The purpose of this study is to investigate the performance characteristics of subcritical organic Rankine cycle (ORC) based combined heat and power (CHP) system according to a variation of major operating parameters and to confirm the possibility of system performance improvement. The CHP system is designed to provide output using a 200 °C heat source, including at least 2 kW of electric power and 25 kW of thermal power with 60 °C of hot water supply. Besides examining a basic ORC-based CHP system, variations of system configurations combined with heat exchangers for additional heat recovery have been considered. The effects of changes in superheat and expander volumetric expansion ratio on system performance were evaluated based on thermodynamic analysis and optimization results for each system and working fluids.

Eight candidate working fluids selected for superior thermophysical properties and environmental impacts were classified into three groups according to the magnitude of latent heat, and four types of CHP system configuration with additional heat exchangers were considered. Group A working fluids with the largest latent heat include cyclopentane, isopentane, n-pentane, and diethyl ether, while medium latent heat group B working fluids include R-1233zd and R-245fa. The smallest latent heat group C working fluids include HFE-7000 and HFE-7100. The operating conditions and performance of the CHP systems were calculated considering the fixed heat source temperature (200 °C), the superheat amount, the volumetric expansion ratio and the isentropic efficiency of the expander for parametric analyses.

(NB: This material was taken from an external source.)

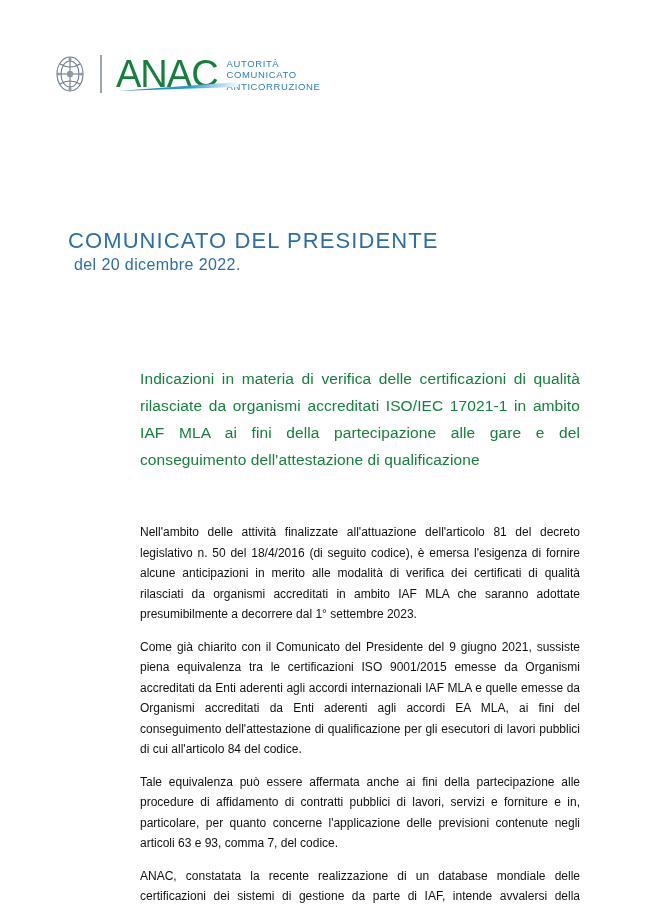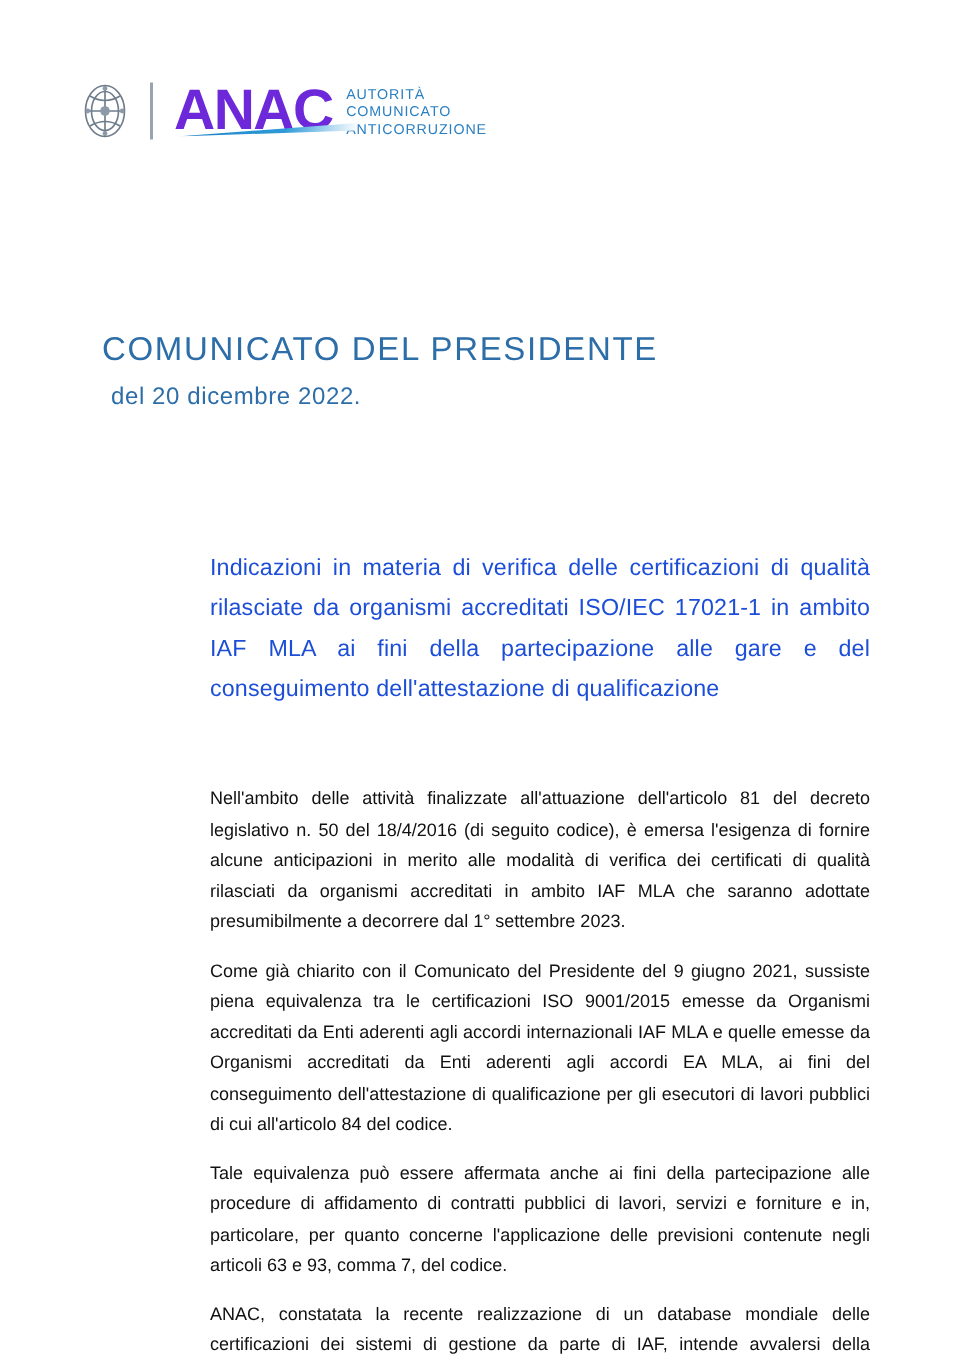"ANAC" .anac-wordmark { color: #6d28d9 -> #15803d; font-weight: bold -> normal }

Studies have shown that the group A working fluid systems are superior in performance to other fluid systems. According to the parametric analyses, the increase in superheat has a positive effect regardless of the configuration in the system using the group B working fluids. Other working fluid systems can also be expected to enhance the performance by increasing the degree of superheat in system configurations where an internal heat exchanger (IHE) and a post-heater (PH) are employed together. Increasing the volumetric expansion ratio and the isentropic efficiency of the expander improves the performance of all working fluid systems. Especially, it has been concluded that the addition of the post-heater is essential if the CHP performance is to be improved by increasing the volumetric expansion ratio and the isentropic efficiency of the expander.